Short exercise:
Do the following statements agree with the lesson on II Corinthians 5:18-21 below? For each, answer yes or no and quote the words of the lesson that decide it.
1. The section under study contains four verses.
2. God appointed an angel as the Mediator of reconciliation.
3. The ministry of reconciliation is identified as the gospel.

SGA 13th. Street Baptist Church II Corinthians Lesson 10


Lesson 10
II Corinthians 5:18-21

E-Mail - Henry Mahan

There are only four verses in this section, but if, by the grace of God, a person can lay hold of the things taught in these verses, he will have a foundation which will not be shaken, a sure hope in Christ Jesus and the greatest comfort in every trial.

(Vs. 18.) "And all things are of God." Paul probably referred to the preceding statement: "If any man be in Christ, he is a new creature," for this complete change which is wrought in conversation is certainly not of ourselves, but of God (John 1:12, 13). We have a new name, a new heart, a new nature, new principles and a new family, which are all of grace by the power of God. But on a wider scale all things are of God – all things in creation, in providence, in redemption and in the world to come. He is the first cause of all things! There may be second and third causes and instruments used by God to accomplish his purpose (Acts 4:27,28), but he works his will in heaven and earth gives it to whomsoever he will. "He hath reconciled us to himself by Jesus Christ." Those who were enemies by birth, by nature and choice are now made friends and sons. Reconciliation indicates a quarrel or separation, and sin is responsible for that separation. "Your sins have separated you from your God." The law of God is violated, the justice of God must punish the guilty and the holiness of God will not permit acceptance or fellowship. But God is not only willing to be reconciled, he has appointed his Son the Mediator of reconciliation (1 Tim. 2:5). He set forth his only begotten Son in his purpose and decree to be our representative, our righteousness, our sin-offering and our atonement (Gal. 4:4, 5) that by his obedience before the law and by his suffering and death the law might be honoured, justice satisfied and peace made between God and the elect. He reconciled us to himself as being the party offended, whose law was broken, whose justice required and demanded satisfaction (Rom. 3:19-26). And he "hath given to us the ministry of reconciliation", which is the gospel. By the inspiration of God, the Scriptures were written (2 Tim. 3:16· 17) which contain the word of reconciliation, showing that peace and eternal life are in Christ. God also sends forth his ministers to preach the gospel of mercy and grace in Christ (Rom. 10:13-15; 2 Tim. 1:8-11; Mark 16:15-16). This ministry of reconciliation is God-given.

Listed records:
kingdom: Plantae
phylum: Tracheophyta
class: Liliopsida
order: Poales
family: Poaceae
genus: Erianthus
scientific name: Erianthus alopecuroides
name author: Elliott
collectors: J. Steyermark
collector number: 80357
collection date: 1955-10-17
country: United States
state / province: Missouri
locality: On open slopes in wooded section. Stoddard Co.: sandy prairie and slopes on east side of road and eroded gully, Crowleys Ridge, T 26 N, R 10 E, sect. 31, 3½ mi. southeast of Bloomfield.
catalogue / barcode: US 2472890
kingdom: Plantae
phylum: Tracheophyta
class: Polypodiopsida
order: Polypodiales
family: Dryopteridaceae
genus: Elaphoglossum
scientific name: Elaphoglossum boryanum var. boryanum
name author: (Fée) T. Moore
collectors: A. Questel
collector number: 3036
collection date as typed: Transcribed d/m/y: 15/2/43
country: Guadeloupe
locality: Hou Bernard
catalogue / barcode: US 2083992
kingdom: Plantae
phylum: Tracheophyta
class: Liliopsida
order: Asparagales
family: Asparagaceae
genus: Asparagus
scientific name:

The response:
1. Yes: "There are only four verses in this section"
2. No: "he has appointed his Son the Mediator of reconciliation"
3. Yes: "And he "hath given to us the ministry of reconciliation", which is the gospel."